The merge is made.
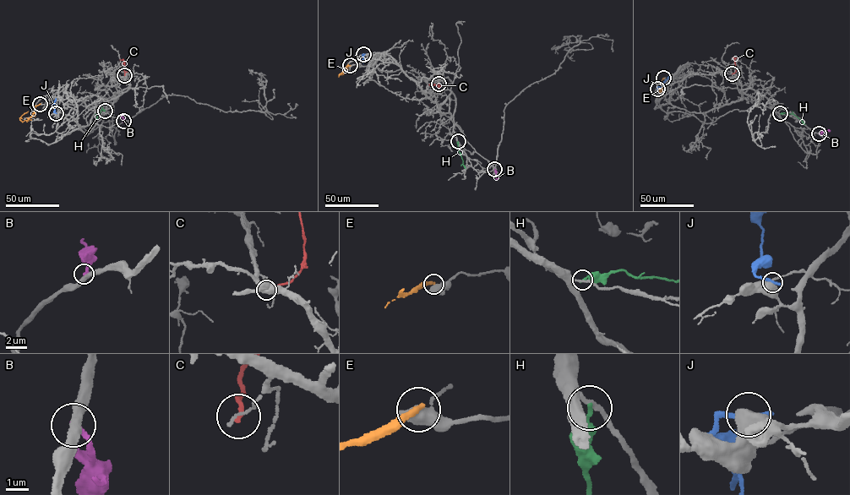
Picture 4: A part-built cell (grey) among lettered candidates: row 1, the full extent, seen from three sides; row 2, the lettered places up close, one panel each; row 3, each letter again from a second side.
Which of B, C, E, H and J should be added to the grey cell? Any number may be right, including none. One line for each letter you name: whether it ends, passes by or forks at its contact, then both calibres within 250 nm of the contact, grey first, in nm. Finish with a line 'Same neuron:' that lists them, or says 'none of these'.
J: it ends | 750/320 nm
Same neuron: J

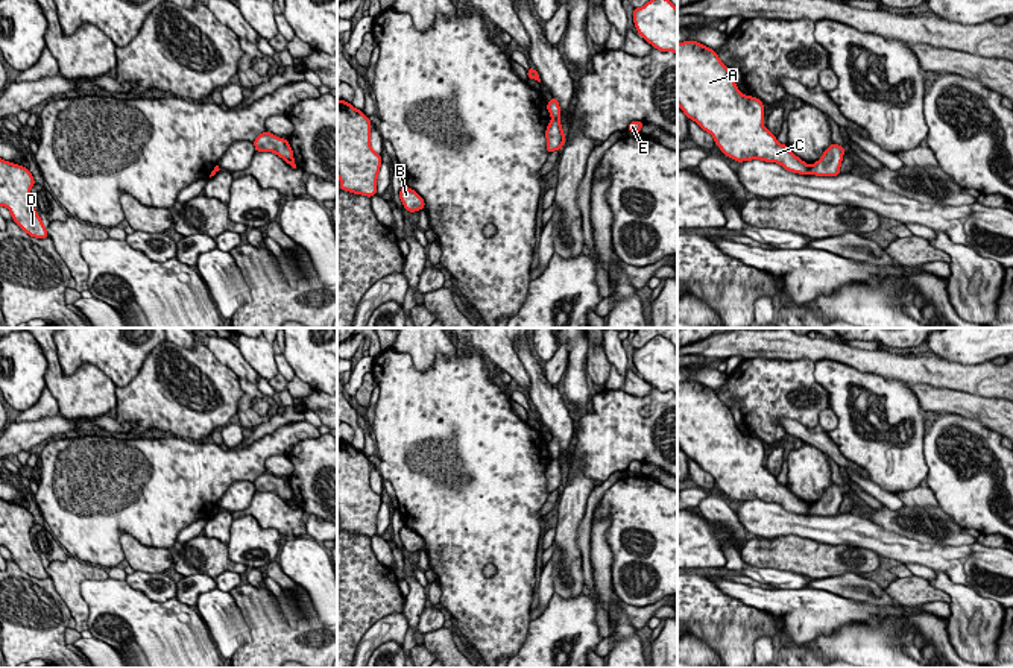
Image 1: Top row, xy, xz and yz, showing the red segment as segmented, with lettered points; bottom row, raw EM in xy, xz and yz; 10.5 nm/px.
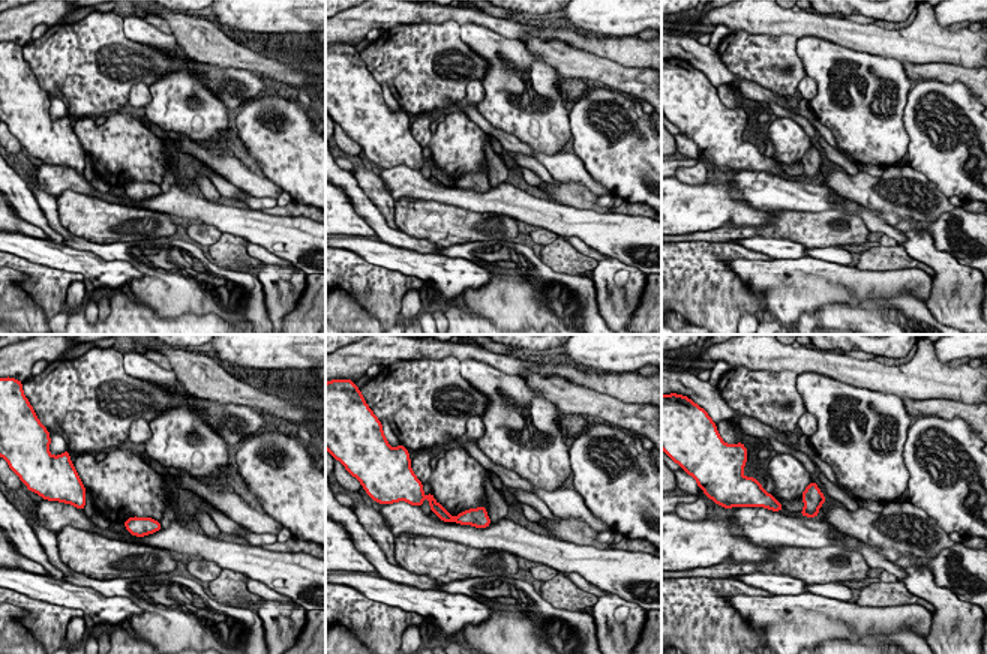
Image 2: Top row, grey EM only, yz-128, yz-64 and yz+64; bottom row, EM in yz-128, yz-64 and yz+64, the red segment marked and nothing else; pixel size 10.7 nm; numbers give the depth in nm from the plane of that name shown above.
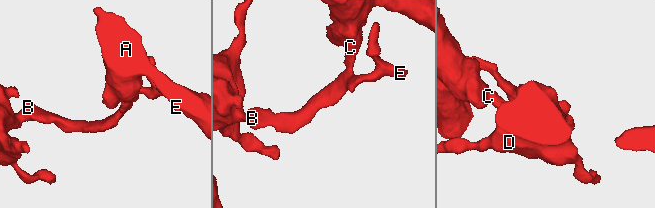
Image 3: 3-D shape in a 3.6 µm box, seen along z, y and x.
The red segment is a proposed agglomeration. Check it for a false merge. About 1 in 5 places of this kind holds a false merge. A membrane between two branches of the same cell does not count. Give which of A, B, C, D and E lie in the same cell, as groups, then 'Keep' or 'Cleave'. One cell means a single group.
Groups: A C / B D E. Cleave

══════

> _WHAT YOU HAVE TO DO_: Skipping every picture, reproduce the records word for word.

> _ANSWER SECTION_:
The merge is made.
Picture 4: A part-built cell (grey) among lettered candidates: row 1, the full extent, seen from three sides; row 2, the lettered places up close, one panel each; row 3, each letter again from a second side.
Which of B, C, E, H and J should be added to the grey cell? Any number may be right, including none. One line for each letter you name: whether it ends, passes by or forks at its contact, then both calibres within 250 nm of the contact, grey first, in nm. Finish with a line 'Same neuron:' that lists them, or says 'none of these'.
J: it ends | 750/320 nm
Same neuron: J

Image 1: Top row, xy, xz and yz, showing the red segment as segmented, with lettered points; bottom row, raw EM in xy, xz and yz; 10.5 nm/px.
Image 2: Top row, grey EM only, yz-128, yz-64 and yz+64; bottom row, EM in yz-128, yz-64 and yz+64, the red segment marked and nothing else; pixel size 10.7 nm; numbers give the depth in nm from the plane of that name shown above.
Image 3: 3-D shape in a 3.6 µm box, seen along z, y and x.
The red segment is a proposed agglomeration. Check it for a false merge. About 1 in 5 places of this kind holds a false merge. A membrane between two branches of the same cell does not count. Give which of A, B, C, D and E lie in the same cell, as groups, then 'Keep' or 'Cleave'. One cell means a single group.
Groups: A C / B D E. Cleave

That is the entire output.